# 7DII QC-dial weird behavior



## Proscribo (Feb 18, 2016)

Soo, I've noticed that my 7D's back dial has started to act up. When I scroll the dial in one direction, the camera occasionally goes a few steps to the reverse direction and it's quite frustrating when you can't reach a setting, for example because you go one step forward and the one backward.

It doesn't matter whether I move the dial fast or slow (could be that this happens more often when scrolling fast, I'm not sure). Everything else seems to work fine and I've reset my settings and tested with and without battery grip (original canon one) and with canon and non-canon battery.

I wonder if I could fix that myself or must I just send it in for repair.. just doesn't have warranty anymore.


----------



## SetterSpeaker (Feb 18, 2016)

If you have the time, the tools and the know-how to open the body, fix the problem, and close it all up; and if you aren't worried about the possibility you will fail or even reduce the functionality of your 7D2, then go for it!

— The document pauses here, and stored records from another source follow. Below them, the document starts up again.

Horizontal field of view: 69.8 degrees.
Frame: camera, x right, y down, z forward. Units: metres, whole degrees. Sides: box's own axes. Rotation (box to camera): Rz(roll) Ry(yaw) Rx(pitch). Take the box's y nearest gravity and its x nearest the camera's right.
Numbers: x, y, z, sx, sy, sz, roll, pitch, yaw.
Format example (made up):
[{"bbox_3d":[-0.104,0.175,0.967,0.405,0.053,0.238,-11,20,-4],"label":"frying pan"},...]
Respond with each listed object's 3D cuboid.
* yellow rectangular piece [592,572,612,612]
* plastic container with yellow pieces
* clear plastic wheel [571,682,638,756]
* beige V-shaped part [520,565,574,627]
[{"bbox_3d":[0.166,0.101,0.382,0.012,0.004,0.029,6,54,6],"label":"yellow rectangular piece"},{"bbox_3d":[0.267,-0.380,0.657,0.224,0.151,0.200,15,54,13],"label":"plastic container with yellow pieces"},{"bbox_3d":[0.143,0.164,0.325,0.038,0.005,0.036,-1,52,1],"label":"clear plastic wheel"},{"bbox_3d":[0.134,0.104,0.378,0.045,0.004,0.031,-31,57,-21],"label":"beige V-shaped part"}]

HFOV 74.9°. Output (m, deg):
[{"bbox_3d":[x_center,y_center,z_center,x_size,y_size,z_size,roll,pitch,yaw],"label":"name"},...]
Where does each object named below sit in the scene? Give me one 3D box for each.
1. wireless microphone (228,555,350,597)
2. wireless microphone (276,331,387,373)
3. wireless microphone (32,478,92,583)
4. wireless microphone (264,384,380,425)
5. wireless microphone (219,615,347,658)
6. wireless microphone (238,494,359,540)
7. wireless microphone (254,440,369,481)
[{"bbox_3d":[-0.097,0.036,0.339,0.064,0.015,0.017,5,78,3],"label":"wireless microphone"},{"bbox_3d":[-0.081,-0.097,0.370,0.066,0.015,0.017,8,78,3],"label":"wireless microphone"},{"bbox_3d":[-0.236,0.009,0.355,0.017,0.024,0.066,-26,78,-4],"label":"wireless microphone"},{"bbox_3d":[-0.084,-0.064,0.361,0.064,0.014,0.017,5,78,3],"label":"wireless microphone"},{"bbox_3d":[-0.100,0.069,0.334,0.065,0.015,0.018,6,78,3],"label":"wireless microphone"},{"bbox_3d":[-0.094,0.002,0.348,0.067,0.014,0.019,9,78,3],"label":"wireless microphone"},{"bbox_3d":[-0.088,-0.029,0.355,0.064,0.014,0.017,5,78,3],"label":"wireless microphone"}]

OTOH, that's not me: I would be inclined to send it in for assessment. As a member of a fairly large camera club, moderate forum dipper, and occasional user of Canon and Sigma repair services, and not having heard anything about this particular of problem before, I consider the prices manufacturers charge to repair their equipment to be one of the biggest bargains in the whole fancy camera scene. My experience is that they do an incredible amount of repair and replacement for a standard price in the range of $100-$200. That's far more reasonable to me than Canon's obvious rip-off prices for, say, a plastic lens hood. In any case, they would give you an estimate of the expected costs before doing anything. Therefore, if the behavior bothered me as much as I suspect it would, I'd send it in.

Look at this way: All those gullible, newbie lens hood buyers are subsidizing your repair costs 

HTH,
SetterSpeaker


----------